By Dr Verity Jones, Associate Professor in Education
Recently, much of my thinking, particularly in collaboration with Chris Bear (Cardiff University), has led me to think more deeply about death as an ecological, educational and ethical concept that demands a futures lens. In our work on food systems, we ask what it would mean to attend to the deaths of non-human animals and plants – not as abstractions but as lived relations.
In February, I attended the Centre for Sociodigital Futures, Immersive Public Futures Symposium, where themes of loss, endings, disappearance and possibility threaded through discussions of how societies imagine, design and negotiate futures.
International perspectives on imagining futures
Contributions from international speakers underscored that futures – thinking is rarely a smooth trajectory of progress.
- Fabio Rubio Scarano (Federal University of Rio de Janeiro/Museum of Tomorrow) foregrounded planetary change and regeneration through anticipating and paying attention both to memory and tomorrow.
- Lisa Bailey (Museum of Discovery, University of South Australia) explored how museums can engage diverse publics with complex and uncertain futures.
- Andrea Bandelli (Woven Foundation for Creative Climate Communication) challenged us to recognise immersion not as a technical medium but as a condition – a relational mode that shapes how we encounter the world and its potential futures and agencies.
- Mandy Rose (UWE Bristol) discussed documentary and digital cultures as tools for imagining post‑carbon possibilities through planty immersion.
- Justin McGuirk (Design Museum, London) examined design-led approaches to futures and the need to construct possible future buildings to imagine within.

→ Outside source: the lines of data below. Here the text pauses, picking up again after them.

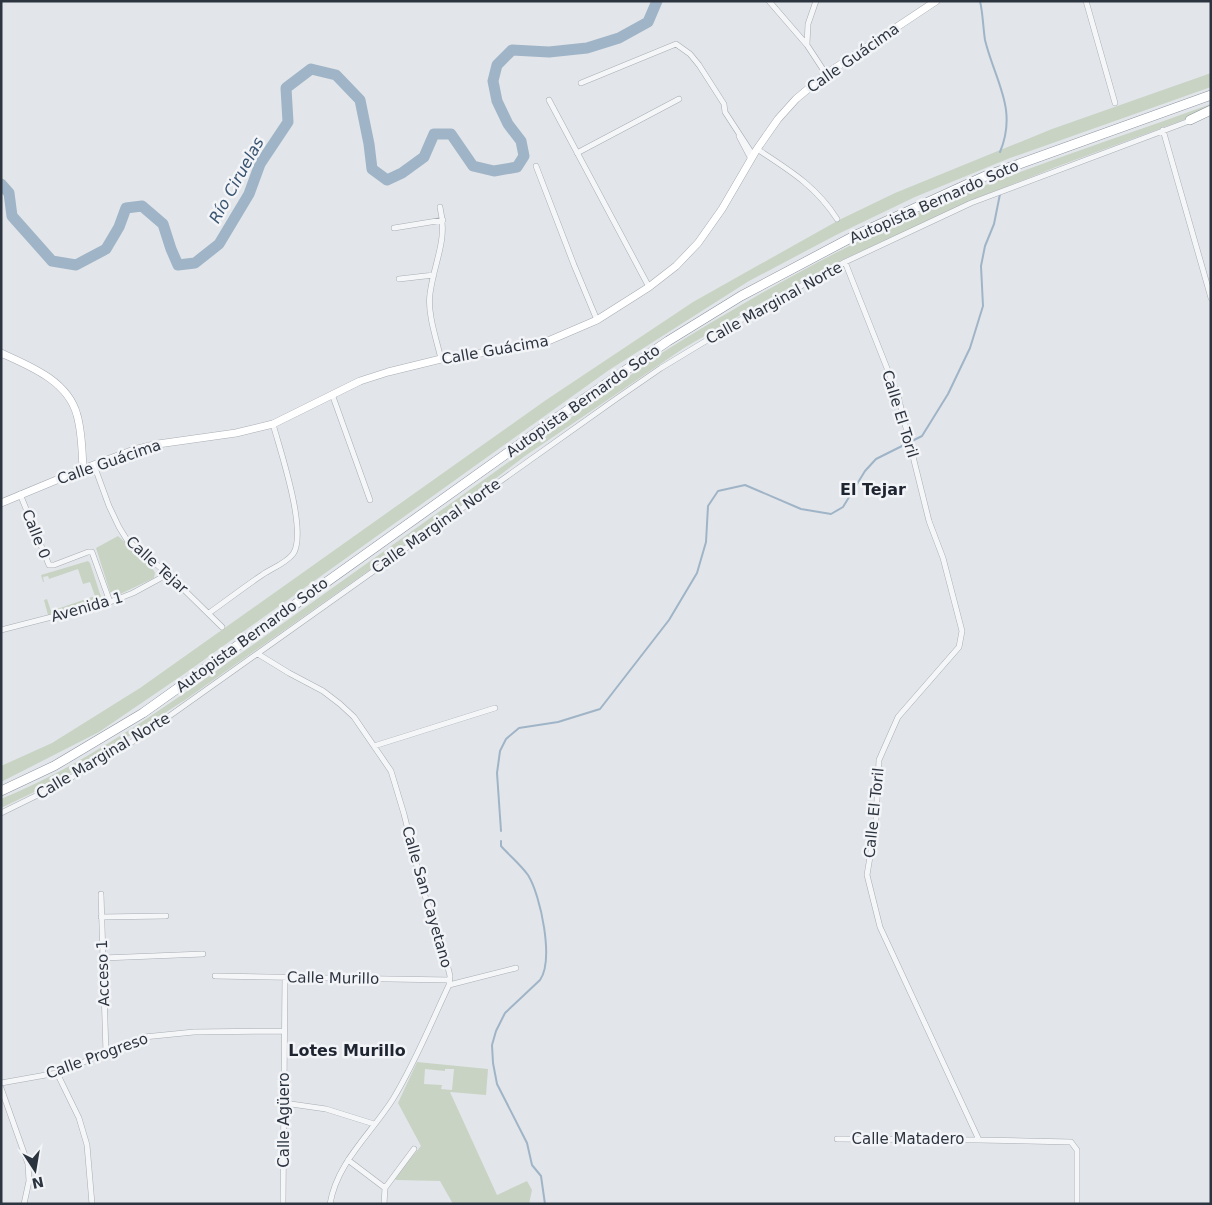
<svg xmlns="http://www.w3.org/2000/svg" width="1212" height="1205" font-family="'DejaVu Sans',sans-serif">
	<rect width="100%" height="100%" fill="#e2e6ea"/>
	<!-- green -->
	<path fill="#c8d3c4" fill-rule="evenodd" d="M1211 73V87L1010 158 915 197 838 234 749 281 609 370 187 672 99 732 1 782V766L52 743 140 688 546 400 693 302 839 220 895 193 1052 129Z
		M1211 104V107L1189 118 1056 167 973 200 842 260 761 303 684 348 525 456 449 514 185 700 81 767 49 785 1 808V799C72 770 132 729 195 686L660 354C740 304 822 257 909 217 1007 173 1110 141 1211 104Z
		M118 536 151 566 155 573 154 578 116 596 110 592 96 548Z
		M88 561 90 563 102 600 99 602 48 615 44 600 47 599 51 611 95 596 90 582 83 584 78 569 49 579 48 576 43 577 44 582H43L41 575Z
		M417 1062 488 1069 486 1095 450 1092 497 1195 527 1181 532 1190 529 1204H453L440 1181 396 1180 394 1178 421 1146 398 1103ZM425 1069 445 1071V1069H454L452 1090 441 1089 442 1085 424 1084Z"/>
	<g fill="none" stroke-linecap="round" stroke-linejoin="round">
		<!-- stream -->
		<path stroke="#a0b4c7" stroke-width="2" d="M980 1C983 14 983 27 985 40 995 81 1018 109 1000 152
			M501 831 497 773 500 751 506 739 519 728 558 722 600 709 669 620 697 573 706 542 708 506 718 491 745 485 801 509 831 514 843 507 865 471 876 459 922 436 948 394 970 348 983 306 981 266 985 246 994 224 1000 194
			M501 841V846C510 856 521 865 528 875 541 896 554 960 540 980L505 1013 496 1031 492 1045 493 1063 497 1084 527 1143 532 1165 541 1176 545 1204"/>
		<!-- river -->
		<path stroke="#a0b4c7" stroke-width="11" d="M1 184 9 193 12 216 52 261 76 265 106 249 119 227 126 208 142 206 163 224 171 249 178 265 195 263 219 244 249 194 260 164 288 122 286 88 311 69 336 75 360 100 369 144 372 169 387 180 402 173 424 157 434 134H451L473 166 494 171 517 167 524 156 521 141 508 124 497 101 493 81 497 65 512 50 549 52 587 48 619 38 648 22 657 1"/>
		<defs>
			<path id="minor" d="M769 1 807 45 826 74
				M1086 1 1115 103
				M807 44 808 24 816 1
				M581 83 676 44 690 54 699 65 724 104 725 112 753 155
				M549 100 649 287
				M1163 130 1211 298
				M739 136 751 159
				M757 149C789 170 816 186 837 219
				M577 153 679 99
				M536 166 574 265 597 320
				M440 207C448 242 434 261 430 294 427 313 437 341 441 359
				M394 228 443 220
				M845 262 898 396 929 521 943 558 962 631 959 647 898 717 879 760 876 820 867 875 880 927 979 1140 1071 1142 1077 1150V1204
				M399 279 434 275
				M332 394 370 500
				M94 465 109 506 119 527 127 540 168 574 222 627
				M20 494 49 565H54L88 552H92L110 602
				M209 613C226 601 244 587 262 575 272 568 285 564 293 554 308 532 280 450 273 424
				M1 630 110 602 133 593 168 574
				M258 654 289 673 323 691 340 704 354 717 391 771 404 814 422 887 444 951 450 976 449 985C431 1023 415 1063 393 1099 371 1134 337 1162 330 1204
				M374 746 495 708
				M1 813 60 784 137 739 616 399 661 368 757 310 845 262 971 203 1192 120
				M101 894 106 1053
				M101 917 166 916
				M103 958 203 954
				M215 976 450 980
				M449 985 516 968
				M57 1073 79 1118 87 1145 92 1204
				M1 1083 57 1073 144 1037 194 1032 284 1031
				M1 1088 28 1164 29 1181 24 1204
				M284 1103 326 1109 374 1124
				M837 1139 979 1140
				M348 1160 385 1188
				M283 1204 285 977
				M384 1204 385 1188 414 1149"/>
			<path id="secondary" d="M1 353C30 366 68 381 77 415 82 432 82 451 83 469
				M1 503 83 469 134 450 158 444 236 433 273 424 360 381 388 372 441 359 541 344 597 320 649 287 676 266 698 243 722 209 757 149 778 119 796 99 826 74 936 1"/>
			<path id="trunk" d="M1190 120 1211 110
				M1 791 54 766 143 713 555 419 668 341 741 296 858 234 983 177 1211 95"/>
		</defs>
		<!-- minor casing -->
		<use href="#minor" stroke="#a8adb4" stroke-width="6"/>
		<!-- secondary casing -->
		<use href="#secondary" stroke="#a8adb4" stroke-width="8"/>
		<!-- trunk casing -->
		<use href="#trunk" stroke="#8b949f" stroke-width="10"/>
		<!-- minor -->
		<use href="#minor" stroke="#f5f6f8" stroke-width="5"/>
		<!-- secondary -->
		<use href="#secondary" stroke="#fff" stroke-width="7"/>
		<!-- trunk -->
		<use href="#trunk" stroke="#fff" stroke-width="9"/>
	</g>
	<g text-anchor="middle" stroke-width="5" stroke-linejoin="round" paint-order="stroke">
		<!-- street labels -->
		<g font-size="15" fill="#2c3440" stroke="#f2f4f7">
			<text transform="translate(853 58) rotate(-35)" y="5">Calle Guácima</text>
			<text transform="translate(934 202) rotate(-24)" y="5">Autopista Bernardo Soto</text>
			<text transform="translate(774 303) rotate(-29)" y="5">Calle Marginal Norte</text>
			<text transform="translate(495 350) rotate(-10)" y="5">Calle Guácima</text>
			<text transform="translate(583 401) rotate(-35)" y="5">Autopista Bernardo Soto</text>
			<text transform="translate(900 414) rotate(73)" y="5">Calle El Toril</text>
			<text transform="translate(109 462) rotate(-19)" y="5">Calle Guácima</text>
			<text transform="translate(436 526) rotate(-35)" y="5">Calle Marginal Norte</text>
			<text transform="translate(36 534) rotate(68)" y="5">Calle 0</text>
			<text transform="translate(157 565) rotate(42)" y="5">Calle Tejar</text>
			<text transform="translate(87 607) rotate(-16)" y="5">Avenida 1</text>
			<text transform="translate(252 635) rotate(-36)" y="5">Autopista Bernardo Soto</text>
			<text transform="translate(103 756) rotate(-31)" y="5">Calle Marginal Norte</text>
			<text transform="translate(874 813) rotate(-84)" y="5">Calle El Toril</text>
			<text transform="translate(427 897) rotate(74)" y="5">Calle San Cayetano</text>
			<text transform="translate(103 973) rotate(-92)" y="5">Acceso 1</text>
			<text transform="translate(333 978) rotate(1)" y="5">Calle Murillo</text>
			<text transform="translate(97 1056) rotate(-20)" y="5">Calle Progreso</text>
			<text transform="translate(284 1120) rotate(-90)" y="5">Calle Agüero</text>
			<text x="908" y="1144">Calle Matadero</text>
		</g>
		<!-- water labels -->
		<g font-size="16" font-style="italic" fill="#395471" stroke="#f2f4f7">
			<text transform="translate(236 180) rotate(-61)" y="6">Río Ciruelas</text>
		</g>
		<!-- neighbourhood labels -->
		<g font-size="16" font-weight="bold" fill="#1e2531" stroke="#f2f4f7">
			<text x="873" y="495">El Tejar</text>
			<text x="347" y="1056">Lotes Murillo</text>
		</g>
	</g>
	<!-- border -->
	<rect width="1212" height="1205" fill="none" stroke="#2c3440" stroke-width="5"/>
	<!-- north arrow -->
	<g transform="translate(35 1170) rotate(168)" stroke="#f2f4f7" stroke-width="4" paint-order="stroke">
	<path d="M0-4L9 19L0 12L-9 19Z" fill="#2c3440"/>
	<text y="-8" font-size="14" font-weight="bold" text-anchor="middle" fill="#2c3440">N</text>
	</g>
</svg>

- Dan Lockton (Norwich University of the Arts) reflected on how lost futures can help people collaboratively reimagine alternative futures.
- Johannes Stripple (Lund University) used speculative ecology and storying to unsettle fixed narratives of crisis and change.

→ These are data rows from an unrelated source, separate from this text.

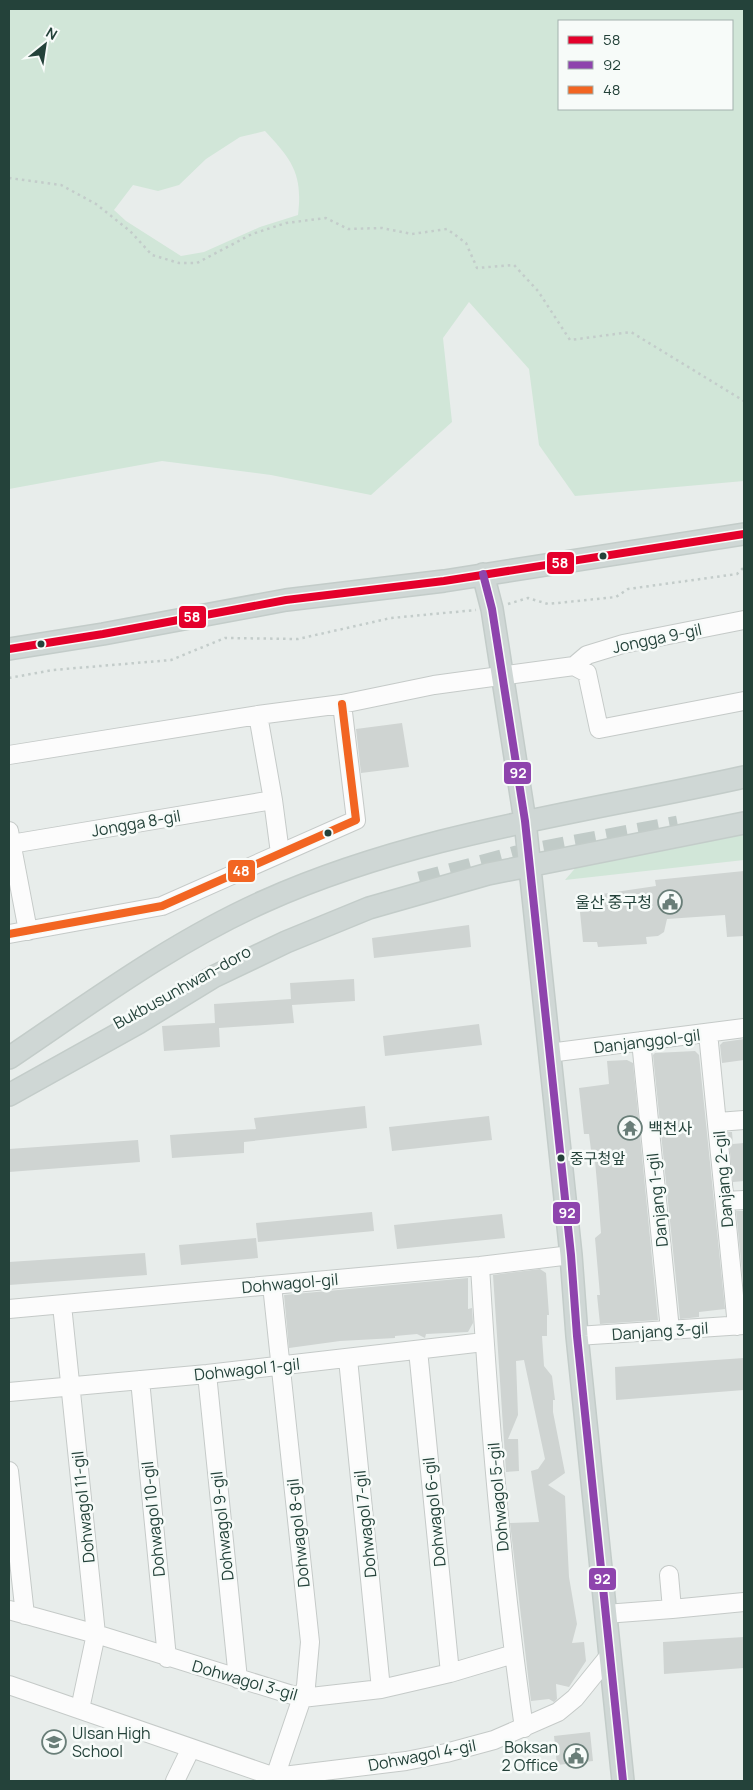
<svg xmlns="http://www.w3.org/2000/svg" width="753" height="1790" font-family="Manrope,'Noto Sans KR',sans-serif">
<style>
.green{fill:#d1e6d8;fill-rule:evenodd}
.building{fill:#cfd4d2}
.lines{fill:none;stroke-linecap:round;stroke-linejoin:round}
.major-tunnel{stroke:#c1cbc8;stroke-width:21;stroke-dasharray:21 11;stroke-linecap:butt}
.minor-casing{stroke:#c5cac8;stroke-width:20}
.major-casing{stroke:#c3ccc9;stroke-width:24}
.path{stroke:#c3ccca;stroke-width:2.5;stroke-dasharray:2.5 4;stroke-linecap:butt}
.minor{stroke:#fcfcfc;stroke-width:18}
.major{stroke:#cfd7d5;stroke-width:21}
.bus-1-casing{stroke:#f7fbf9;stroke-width:11}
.bus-2-casing{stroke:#f7fbf9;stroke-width:11}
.bus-3-casing{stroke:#f7fbf9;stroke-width:11}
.bus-1{stroke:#e4002b;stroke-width:8}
.bus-2{stroke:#8e44ad;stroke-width:8}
.bus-3{stroke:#f26522;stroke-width:8}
.bus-dot{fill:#24423a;stroke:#f7fbf9;stroke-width:2}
.labels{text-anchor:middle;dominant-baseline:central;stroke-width:5;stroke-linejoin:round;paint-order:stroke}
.bus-label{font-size:15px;fill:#24423a;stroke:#f7fbf9;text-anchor:start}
.street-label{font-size:16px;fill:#24423a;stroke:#f7fbf9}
.poi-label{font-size:16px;fill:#24423a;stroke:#f7fbf9;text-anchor:end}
.line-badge{stroke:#f7fbf9;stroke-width:2}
.badge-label{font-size:14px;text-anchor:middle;font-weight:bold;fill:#fff}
</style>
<rect width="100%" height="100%" fill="#e8edeb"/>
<path class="green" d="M9,9H744V481L575,496L539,445L529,369L469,302L443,338L452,422L371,495L271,475L162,461L9,489ZM559,21H732V109H559ZM265,131C292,160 303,174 298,215L260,227L204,252L181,256L126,221L114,210L133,185L158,191L179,185L206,159L240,137Z
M744,831V860L565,880L578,865Z"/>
<path class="building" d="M402,723L409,767L361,773L356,729Z
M744,871V936L727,937L725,915L667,919L664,932L658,936L646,937L647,944L598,947L597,942H583L580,912L597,909L595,895L656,886L655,880Z
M469,925L471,947L374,958L372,938Z
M354,979L355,1001L292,1005L294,1023L219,1028L220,1047L164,1051L162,1026L215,1023L214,1004L291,999L290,983Z
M479,1024L482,1045L385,1056L383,1036Z
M744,1039V1060L722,1063L720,1045L723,1042Z
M695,1051L699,1055L725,1309L699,1312V1317L680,1319L653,1055L655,1053Z
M627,1060L633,1063L658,1320L600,1324L597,1295H600L595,1238L601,1233L598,1194L594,1150H591L589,1134H584L579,1088L609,1084L607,1061Z
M365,1106L367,1128L244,1142V1153L172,1158L170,1135L256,1129L254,1118Z
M489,1116L492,1140L392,1151L389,1127Z
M728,1132H732L733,1144L744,1143V1181L733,1182Z
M138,1140L140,1162L9,1172V1149Z
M736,1211H744L743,1281Z
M372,1212L374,1231L258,1242L256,1223Z
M502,1214L505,1238L397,1249L394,1225Z
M256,1238L258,1258L181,1265L179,1245Z
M145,1253L147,1275L9,1285V1262Z
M540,1269L546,1273L549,1315H547V1336H542L544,1366L552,1376L555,1400H553V1412L565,1473L548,1485L565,1496L569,1577L577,1624L572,1643L584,1642L586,1661L569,1687L556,1684L557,1699L554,1702L549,1699L531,1701L510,1523L539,1522L531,1471L538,1469L545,1459L524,1360L516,1361L518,1415L508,1439H518L519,1471L506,1472L493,1275Z
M468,1278V1309L472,1308L473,1323L468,1332L426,1334L425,1338L417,1334L395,1336V1338L340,1341L289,1348L284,1295Z
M744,1358V1390L616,1400L615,1367Z
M744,1637V1668L664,1674L663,1642Z
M590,1732L593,1761L557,1765L554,1736Z"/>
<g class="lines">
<path class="major-tunnel" d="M420,882L517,856L678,826"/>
<g class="minor-casing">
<path id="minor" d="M574,666L587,655L623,644L744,620
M258,715L273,800L280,853
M9,755L258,715L342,704L434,685L574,666L587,673L599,729L744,701
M9,831L28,931
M11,844L273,800
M9,934L162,906L356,820L342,704
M708,1033L737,1326
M641,1041L670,1330
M549,1053L744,1028
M718,1122L744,1120
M725,1201L744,1200
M480,1266C489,1420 502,1575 524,1728
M272,1285L310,1642L306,1686L275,1777L276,1781
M62,1305L96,1634L80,1709
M9,1309L480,1266L571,1255
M577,1336L744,1325
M418,1350L450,1673
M348,1359L381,1689
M207,1374L238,1679
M140,1380L167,1658
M9,1392L207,1374L484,1342
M9,1471L25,1615
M672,1609L744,1602
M9,1610L96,1634L302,1698L381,1689L450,1673L514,1654
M605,1614L672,1609L669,1575
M9,1685L275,1777L406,1761L446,1753L494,1740L558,1712L575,1698L609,1656
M175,1781L191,1748"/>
</g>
<g class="major-casing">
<path id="major" d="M483,574L492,609L525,821L571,1255L577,1336L623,1781
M9,649L103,634L286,600L444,581L744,534
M9,1058C92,1002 173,942 265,901C417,833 583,813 744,777
M9,1095L138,1023L213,977L286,942L369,908L488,874L744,823"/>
</g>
<path class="path" d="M9,178L61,185L96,204L130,231L152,255L179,263H197L252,234L286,223L326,218L348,229L382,228L412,234L447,229L466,243L477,268L514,265L538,291L570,340L631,332L744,401
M508,604L528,598L548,604L616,597L628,589L737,574L744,567
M9,678L53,670L171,660L225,638L298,639L391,618L476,610"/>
<use href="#minor" class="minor"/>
<use href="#major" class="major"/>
<g class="bus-1-casing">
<path id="bus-1" d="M9,649L103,634L286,600L444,581L744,534"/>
</g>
<g class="bus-2-casing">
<path id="bus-2" d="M483,574L492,609L525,821L571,1255L577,1336L623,1781"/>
</g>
<g class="bus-3-casing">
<path id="bus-3" d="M9,934L162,906L356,820L342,704"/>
</g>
<use href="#bus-1" class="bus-1"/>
<use href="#bus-2" class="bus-2"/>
<use href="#bus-3" class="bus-3"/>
</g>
<defs>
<g id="civic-ring" transform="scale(1.25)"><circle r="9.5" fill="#f7fbf9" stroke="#697e78" stroke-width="1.5"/><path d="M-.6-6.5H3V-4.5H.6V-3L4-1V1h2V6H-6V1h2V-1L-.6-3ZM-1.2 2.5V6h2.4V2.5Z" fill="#697e78"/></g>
<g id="temple-ring" transform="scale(1.25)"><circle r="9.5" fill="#f7fbf9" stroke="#697e78" stroke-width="1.5"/><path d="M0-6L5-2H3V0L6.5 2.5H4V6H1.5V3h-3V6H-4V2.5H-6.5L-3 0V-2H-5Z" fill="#697e78"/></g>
<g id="school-ring" transform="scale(1.25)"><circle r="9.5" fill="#f7fbf9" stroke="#697e78" stroke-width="1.5"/><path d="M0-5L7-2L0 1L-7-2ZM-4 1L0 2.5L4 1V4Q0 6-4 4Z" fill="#697e78"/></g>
</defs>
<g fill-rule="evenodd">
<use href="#civic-ring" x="670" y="902"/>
<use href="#temple-ring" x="630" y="1128"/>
<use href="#school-ring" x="54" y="1742"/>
<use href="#civic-ring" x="576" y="1756"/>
</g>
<g class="bus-dot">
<circle cx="603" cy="556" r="4.5"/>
<circle cx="41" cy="644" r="4.5"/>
<circle cx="328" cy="833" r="4.5"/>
<circle cx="561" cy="1158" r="4.5"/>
</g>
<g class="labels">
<g class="bus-label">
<text x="570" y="1158">중구청앞</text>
</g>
<g class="street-label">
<text transform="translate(657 638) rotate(-12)">Jongga 9-gil</text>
<text transform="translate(136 823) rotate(-10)">Jongga 8-gil</text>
<text transform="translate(182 987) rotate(-29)">Bukbusunhwan-doro</text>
<text transform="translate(647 1041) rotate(-7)">Danjanggol-gil</text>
<text transform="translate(723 1179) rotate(-95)">Danjang 2-gil</text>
<text transform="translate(657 1200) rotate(-96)">Danjang 1-gil</text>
<text transform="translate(290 1283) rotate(-5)">Dohwagol-gil</text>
<text transform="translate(660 1331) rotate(-4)">Danjang 3-gil</text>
<text transform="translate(247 1369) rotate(-6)">Dohwagol 1-gil</text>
<text transform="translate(498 1497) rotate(-95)">Dohwagol 5-gil</text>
<text transform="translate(83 1507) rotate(-96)">Dohwagol 11-gil</text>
<text transform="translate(434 1512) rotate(-96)">Dohwagol 6-gil</text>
<text transform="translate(153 1519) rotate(-96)">Dohwagol 10-gil</text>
<text transform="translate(365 1524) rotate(-96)">Dohwagol 7-gil</text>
<text transform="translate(222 1526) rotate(-96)">Dohwagol 9-gil</text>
<text transform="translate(298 1533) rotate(-96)">Dohwagol 8-gil</text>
<text transform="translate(245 1680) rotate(16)">Dohwagol 3-gil</text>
<text transform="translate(422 1755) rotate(-11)">Dohwagol 4-gil</text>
</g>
<g class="poi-label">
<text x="652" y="902">울산 중구청</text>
<text x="648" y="1128" text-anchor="start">백천사</text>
<text x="72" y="1733" text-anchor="start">Ulsan High<tspan x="72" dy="18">School</tspan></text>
<text x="558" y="1747">Boksan<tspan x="558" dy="18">2 Office</tspan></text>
</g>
</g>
<g class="line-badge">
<rect x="546" y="551" width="29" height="24" rx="5" fill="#e4002b"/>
<rect x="178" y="605" width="29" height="24" rx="5" fill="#e4002b"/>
<rect x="503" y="761" width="29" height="24" rx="5" fill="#8e44ad"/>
<rect x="227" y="859" width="29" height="24" rx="5" fill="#f26522"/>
<rect x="552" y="1201" width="29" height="24" rx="5" fill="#8e44ad"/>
<rect x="588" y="1567" width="29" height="24" rx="5" fill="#8e44ad"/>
</g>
<g class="badge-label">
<text x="560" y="568">58</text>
<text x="192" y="622">58</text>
<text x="518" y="778">92</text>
<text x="241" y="876">48</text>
<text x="567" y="1218">92</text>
<text x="602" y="1584">92</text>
</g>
<rect width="753" height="1790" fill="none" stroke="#24423a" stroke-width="20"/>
<rect x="558" y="20" width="175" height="90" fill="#f7fbf9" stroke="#a3b1ad"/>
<rect x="568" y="36" width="25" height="8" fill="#e4002b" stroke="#a3b1ad"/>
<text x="603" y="45" font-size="15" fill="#24423a">58</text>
<rect x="568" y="61" width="25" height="8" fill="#8e44ad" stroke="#a3b1ad"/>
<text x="603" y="70" font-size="15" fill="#24423a">92</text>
<rect x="568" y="86" width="25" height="8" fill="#f26522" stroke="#a3b1ad"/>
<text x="603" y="95" font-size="15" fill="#24423a">48</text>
<g transform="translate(45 45) rotate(30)" stroke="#f7fbf9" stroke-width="4" paint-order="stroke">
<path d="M0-4L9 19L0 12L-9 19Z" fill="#24423a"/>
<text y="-8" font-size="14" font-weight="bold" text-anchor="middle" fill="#24423a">N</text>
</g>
</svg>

Across these contributions, there was an insistence that imagining futures requires attending to what is disappearing, threatened or already lost.
Connections
The symposium strongly resonated with work with my own research. Whether supporting young women in imagining near-future careers in construction and engineering, examining ecological timescales in food ethics, or analysing how children’s literature either narrows or expands temporal imagination, much of my work is centrally concerned with how learners inhabit and negotiate time.
This sits alongside collaborations with colleagues at the Global Goals Centre and SPARKS Bristol, where we co-create learning experiences that are research‑informed, inclusive, socially engaged and committed to widening imaginative possibility.
Looking ahead
The symposium has sharpened my thinking on how endings and futures coexist – and how education must hold both. Several publications drawing on this work, including research on identity making, children’s literature and sustainable education, are currently in preparation and will be shared later this year.